I had a father figure. My grandfather Ruby
was my best friend, sage, spirit and soul. He taught me honesty and integrity, the value of my spoken word and the importance of conducting myself in a manner consistent with who I believe I am. I was also blessed with a mother who raised my brother and I with dignity and class. She attended every game I ever played in and was always the loudest cheer in the crowd. I consider myself fortunate to have been surrounded with a loving family in my youth.

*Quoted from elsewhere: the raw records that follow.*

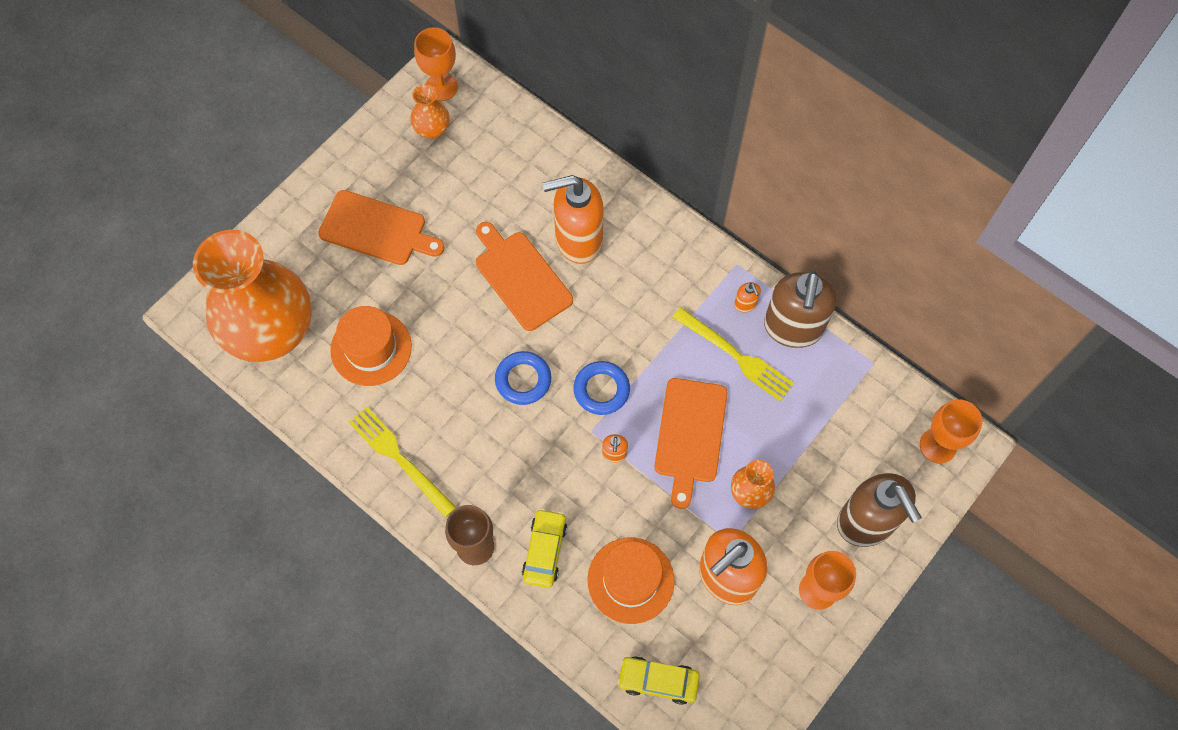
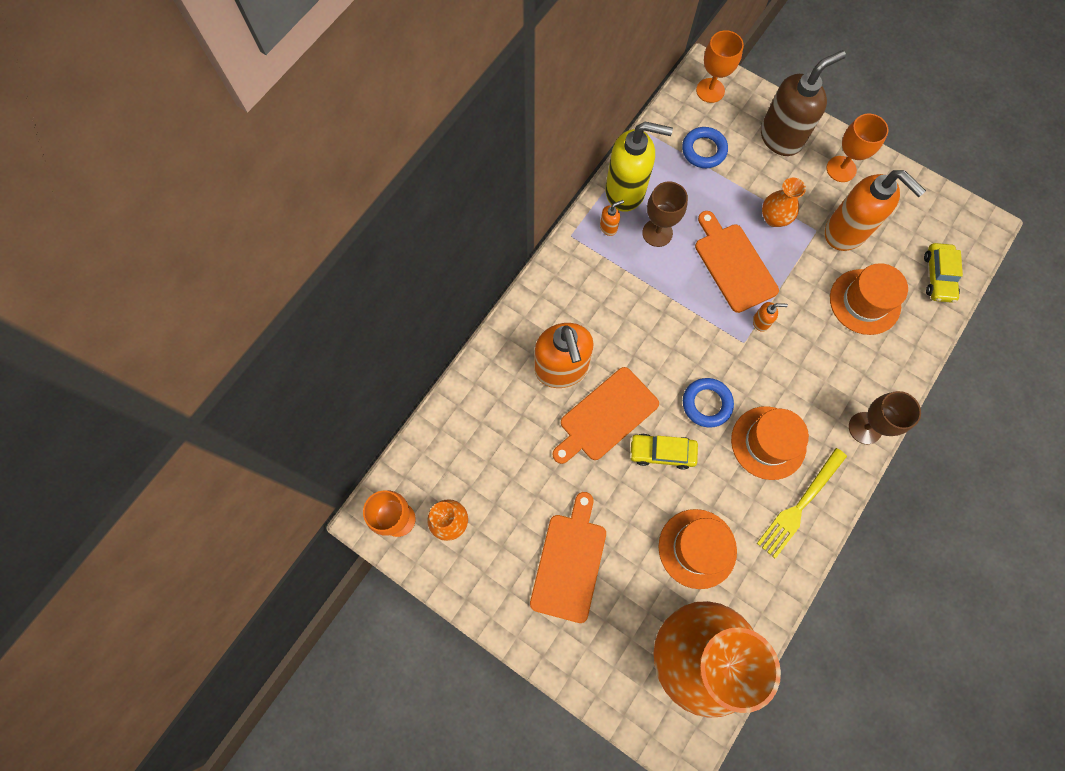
camera: 95 degrees left, 5 degrees up
(472, 437) = (768, 442): none -> orange hat
(545, 550) = (856, 370): yellow car -> yellow car (662, 452)
(601, 390) = (705, 337): blue ring -> blue ring (703, 150)
(690, 435) = (733, 264): orange cutting board -> orange cutting board turned 120 degrees counterclockwise
(736, 356) = (657, 233): yellow fork -> brown goblet
(792, 328) = (625, 191): brown soap dispenser -> yellow soap dispenser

I was too young to understand what divorce was when it happened. I just knew that my dad wasn't around anymore and was confused as to why that was. I vaguely remember sporadic weekends of visitation and occasional summers with him in Los Angeles. As the years passed, our time together became the exception rather than the rule. I didn't know what I did to upset him but, after many birthdays waiting for calls that never came, I got used to the separation.
After college, my career summoned and I devoted my energies to building a future. My triumphs and setbacks were shared and supported by my mother and grandparents. My dad faded slowly and surely as I accepted the fact that he was gone. I heard he had migrated to Maui and settled into a simple life but, truth be told, I never really knew for sure.
And then one day, out of the blue, I got the call.
It was the middle of the trading day early in 2000 and I was actively moving merchandise back and forth. I can't tell you exactly where the averages were but suffice to say we were beginning to slide down the slippery slope and it was pretty intense. "Hello, can I speak to Todd Harrison please?" the voice on the other end of the phone asked. After the initial exchange, the bomb dropped. My father was in Maui, alright, and he was in a lot of trouble.
As the facts slowly came to light, I found that my dad had managed to dig himself in to a deep hole. He was homeless, he was penniless, he was abusing substances and he was in jail. It had been ten years since we last spoke and while my initial reaction was muted, I knew I had to do something. He was my dad, after all, and he had nowhere else to turn. I dropped everything, gathered my brother Adam and caught the first flight to the Hawaiian islands.
The next morning, sitting in the courthouse awaiting the arraignment, the attorney filled us in on the situation. Then, as the judge called the session to order, the bailiff led a string of defendants into the room. I didn't recognize my dad at first -- the orange jumpsuits were all the same and I was admittedly distracted by the chains that bound them together. I scanned the group actively before focusing on a gaunt man with gangly facial hair and tattoos. His emotionless eyes rose to connect with mine and I saw my father. He was broken and had hit rock bottom.
Over the course of the week, Adam and I jockeyed between the jail, the courthouse, the lawyer and scattered locations on the island picking up the pieces. What we uncovered was a twisted tale that led us through a maze of debt, despair, depression and dereliction. We also discovered that our father was a sick man who had suffered through many years of an undetected and untreated mental disorder. That, more than anything else, stuck out in my mind -- he was a sick man
. Maybe the 30 years of moody neglect wasn't our fault after all?
During our last visit to the Maui correctional facility, we handed our father pictures of his grandchildren for inspiration and told him how fortunate he truly was. I promised that if he stayed clean and sought help, I would help him to start a new life. I also assured him that I would return in one year so we could spend time together in a place that didn't have steel bars and barbed wire. He looked me dead in the eye and told me that he'd make us proud.
True to my word, I returned to Hawaii the following year and witnessed a remarkable change. My father, properly medicated, was as clean as a whistle and volunteering his time at an animal orphanage. He was also practicing a new-found faith and, while I was raised Jewish and remain close to my roots, I respected and encouraged his decision to attend church services. He was still lonely, he said, but he understood that he was responsible for his own actions and wanted to make peace with those whom he had hurt. As I would find, he was also making peace with himself.
The time we spent together was cathartic and while I surely battled some internal demons, I "let go" of the anger that swam in my subconscious for so long. It was bittersweet, in a way, as I was grateful for the reconnection but sorry that his bipolar disorder wasn't diagnosed years earlier. Still, it's not very often that you get a second chance with a lost parent and I wasn't going to let it slip away. My dream, as I explained to him, was to introduce my niece and nephew to their grandfather. It was said as a means of motivation but my intentions were equally selfish. I missed having a father in my life.
Last week, my dad set foot in New York City for the first time in nearly 20 years. As I greeted him, we embraced in a long, hard hug that melted away years of disappointment, anger and judgment. He was a humbled man, the type of humility that I suppose comes after you've lost everything and stared deep into the abyss. He told me he had contemplated suicide many times but the glimmer of his children saw him through the pain. He cried-we cried-and then we talked for hours upon hours about everything and nothing.
My dad and I traveled to Baltimore last night and he met his grandchildren for the first time. As we sat around the active dinner table, I found myself looking at him proudly. I think it was the first time I ever experienced that particular emotion and, after a childhood of seeking his approval, I found it ironic that our roles had somehow reversed. I have no complaints though. This reunion was a long time in the making and I've found that the longer you wait for dinner, the better it tastes.